— Ася, сходи на нашу бывшую дачу, в Песочное, и ты увидишь удивительную вещь:
Помнишь, папа в детстве вашем с Мариной посадил вокруг дачи три елки, по именам трех дочерей — Леры, Муси и Аси? Так вот, наши с тобой — целы, зеленые, а Маринина — ну, поди, сама увидишь.
По длинной дороге: тропинками над крутым берегом Оки, пошла в наше летнее (еще до меня — в 1891 и по 1910 год) лесное волшебное жилье, так давно родителями выбранное.
Вверх, вниз вьется тропинка над родной Окой с отражением облаков. Спуск, бревенчатый мостик и крутой подъем по песчаной дороге под березами и тополями.
Все знакомо до боли душевной, до сердцебиения физического. Годы заключения на Дальнем Востоке тают как дым, огромные пролеты по железным дорогам, Сибирь, и пешее хождение с чемоданом и мешком за плечом — все пропало, умолкло, увяло злым сном… …Только одна калитка эта, вход с Оки, с песчаной дороги — в склоненность нашего сада. Щебет птичий, звенящая тишина, кусты ягодные, малинник, заросшая крокетная площадка, со стихшим над ней весельем голосов…

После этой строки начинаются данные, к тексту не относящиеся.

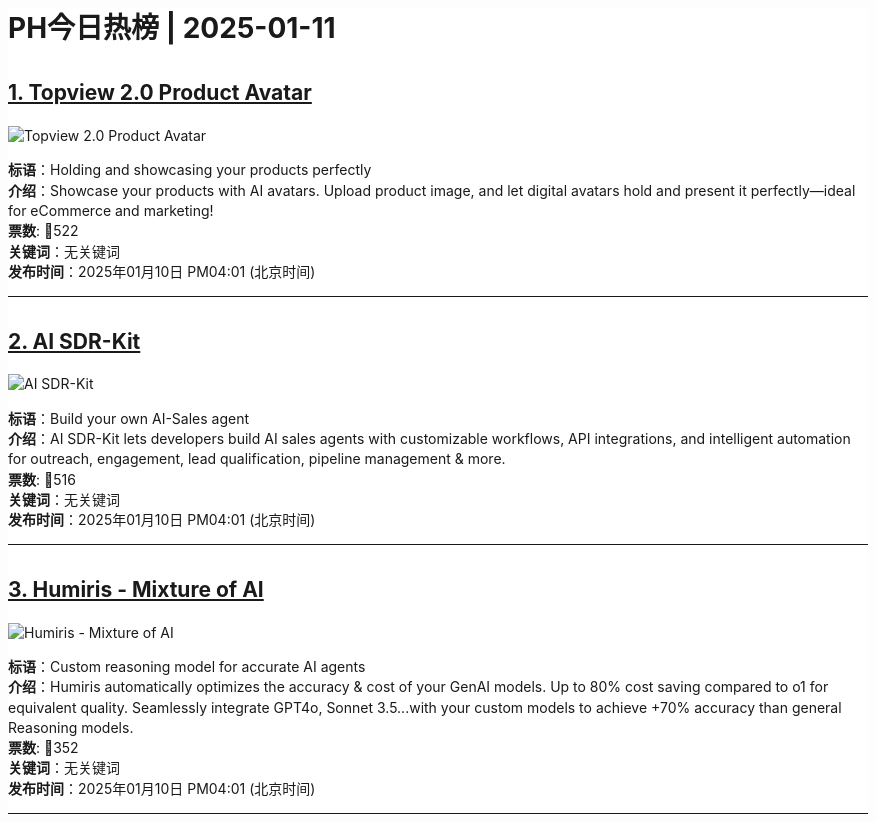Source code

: # PH今日热榜 | 2025-01-11

## [1. Topview 2.0 Product Avatar](https://www.producthunt.com/posts/topview-2-0-product-avatar?utm_campaign=producthunt-api&utm_medium=api-v2&utm_source=Application%3A+DailyHunter+%28ID%3A+140760%29)  
![Topview 2.0 Product Avatar](https://ph-files.imgix.net/a8468c71-eae5-4c45-8b1a-23561c90e338.png?auto=format&fit=crop&frame=1&h=512&w=1024)  

**标语**：Holding and showcasing your products perfectly  
**介绍**：Showcase your products with AI avatars. Upload product image, and let digital avatars hold and present it perfectly—ideal for eCommerce and marketing!  
**票数**: 🔺522  
**关键词**：无关键词  
**发布时间**：2025年01月10日 PM04:01 (北京时间)  

---

## [2. AI SDR-Kit](https://www.producthunt.com/posts/ai-sdr-kit?utm_campaign=producthunt-api&utm_medium=api-v2&utm_source=Application%3A+DailyHunter+%28ID%3A+140760%29)  
![AI SDR-Kit](https://ph-files.imgix.net/5133edc9-214d-47fc-8581-08409342b570.png?auto=format&fit=crop&frame=1&h=512&w=1024)  

**标语**：Build your own AI-Sales agent   
**介绍**：AI SDR-Kit lets developers build AI sales agents with customizable workflows, API integrations, and intelligent automation for outreach, engagement, lead qualification, pipeline management & more.  
**票数**: 🔺516  
**关键词**：无关键词  
**发布时间**：2025年01月10日 PM04:01 (北京时间)  

---

## [3. Humiris - Mixture of AI](https://www.producthunt.com/posts/humiris-mixture-of-ai?utm_campaign=producthunt-api&utm_medium=api-v2&utm_source=Application%3A+DailyHunter+%28ID%3A+140760%29)  
![Humiris - Mixture of AI](https://ph-files.imgix.net/9c473108-5fed-4343-8099-0d59cb2e8baa.jpeg?auto=format&fit=crop&frame=1&h=512&w=1024)  

**标语**：Custom reasoning model for accurate AI agents  
**介绍**：Humiris automatically optimizes the accuracy & cost of your GenAI models. Up to 80% cost saving compared to o1 for equivalent quality. Seamlessly integrate GPT4o, Sonnet 3.5...with your custom models to achieve +70% accuracy than general Reasoning models.  
**票数**: 🔺352  
**关键词**：无关键词  
**发布时间**：2025年01月10日 PM04:01 (北京时间)  

---
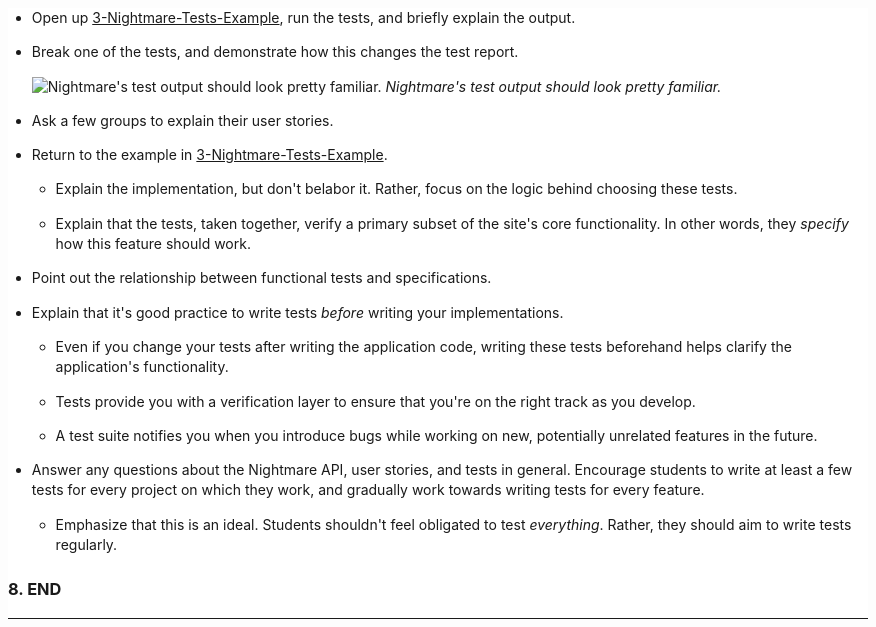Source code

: * Open up [3-Nightmare-Tests-Example](Activities/3-Nightmare-Tests-Example), run the tests, and briefly explain the output.

* Break one of the tests, and demonstrate how this changes the test report.

    ![Nightmare's test output should look pretty familiar.](Images/5-nightmare-test-output.png)
    _Nightmare's test output should look pretty familiar._


* Ask a few groups to explain their user stories.

* Return to the example in [3-Nightmare-Tests-Example](Activities/3-Nightmare-Tests-Example).

  * Explain the implementation, but don't belabor it. Rather, focus on the logic behind choosing these tests.

  * Explain that the tests, taken together, verify a primary subset of the site's core functionality. In other words, they _specify_ how this feature should work.

* Point out the relationship between functional tests and specifications.

* Explain that it's good practice to write tests _before_ writing your implementations.

  * Even if you change your tests after writing the application code, writing these tests beforehand helps clarify the application's functionality.

  * Tests provide you with a verification layer to ensure that you're on the right track as you develop.

  * A test suite notifies you when you introduce bugs while working on new, potentially unrelated features in the future.

* Answer any questions about the Nightmare API, user stories, and tests in general. Encourage students to write at least a few tests for every project on which they work, and gradually work towards writing tests for every feature.

  * Emphasize that this is an ideal. Students shouldn't feel obligated to test _everything_. Rather, they should aim to write tests regularly.

### 8. END

- - -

Перестроенная, чужим духом пахнувшая дача в два этажа, балкон. Вбок от ее середины старшая елка, Лера! От нее справа, перед моей светелкой — елка Ася! Но взгляд мой отводит остов третьей, седой, до корня засохшей елки — перед марининым окном, вдохнувшим столько стихов ее юности… Теперь перед окошком — призрак. Он встает из той же земли, где зеленеют елки — Лера и Ася…
Я стою, онемев, а птицы не внимают мне, свищут. Кто скажет, когда, в каком году стала такой елка Муся, — постепенно? Сразу в 1941-ом — в день смерти Марины?..
Скорее назад, к Лере…
13.06.1991 г., Переделкино
Один друг мой, женщина-врач, Магдалина Александровна Галунова была замужем за человеком старше ее, уже вышедшим на пенсию.
Он заходил за ней на работу в часы ее вечерних приемов. Была у нее пациентка, приходившая к ней на прием после своей работы и видевшая ее мужа.
Шли годы и однажды эта пациентка услышала, что ее врача постигло горе — ее муж умер.
И вскоре пациентке приснился сон, странный сон про умершего. И она пришла к его вдове рассказать этот сон.
Пациентка была неверующая.
— Вы знаете, я не люблю все это, — сказала она, — сны и так далее. Но этот сон касается Вас, и я пришла Вам рассказать его, сама не знаю почему. Ваш муж подошел ко мне и сказал: «Берегите Зайку!» — Какого «зайку»? Игрушечного что ли? — спросила я. — Нет, — сказал он — моего зайку!..»
Вы знаете, я отрицаю всякую мистику — с некоторым раздражением сказала пациентка и услыхала в ответ:
— Да это он меня называл «зайкой»!
Была осень. Мой друг неутешно скорбя об умершем, ездила каждый день к нему на могилу. Однажды и я поехала с ней. Мы долго шли по кладбищу, могила была далеко; был вечер.
Я подумала: А ведь страшно ей сюда ходить одной… Но, конечно, ничего не сказала.
Вскоре неверующая пациентка снова пришла к своему врачу.
— Опять Ваш муж мне приснился! — сказала она с явным раздражением. Почему он мне снится — не понимаю! Но в этот раз он никаких «заек» не называл, а просто передал поручение: — «Скажите моей жене, чтобы она не ходила ко мне на могилу вечерами, — это опасно!»
И уже и раздраженно и растерянно: — Я пришла Вам это сказать!
Мой друг послушала совета своего мужа.
В те годы, когда я писала в моих «Воспоминаниях» часть «Детство», я, может быть, инстинктивно чувствовала, что будет понятно всем, а что — слишком интимно, я не написала об одном, тайно греющем чувстве, связанном со словом «Спаситель» и с иконой Христа. Но в какой-то миг тишины, в одиночестве попыталась воссоздать его.
Оно легло в слово «Спаситель» — …«Слово такое странное и родное, как бывает собственное имя, как Андрюша, Муся, Ася — полным кругом вокруг детства. Слитое с ликом на образе — поднятая благославляющая рука. Волосы по плечам, синие глаза в тебя глядящие. Алая и голубая одежда. И пурпур длинного плата, какого не увидишь в жизни. И перед образом огонек красной лампады. Точно он сам загорелся, в сердце тайны, которая есть и молчит о себе, и — зовет.
И так живо вспомнился мне тот мамин образ Христа, который не видела с самого детства.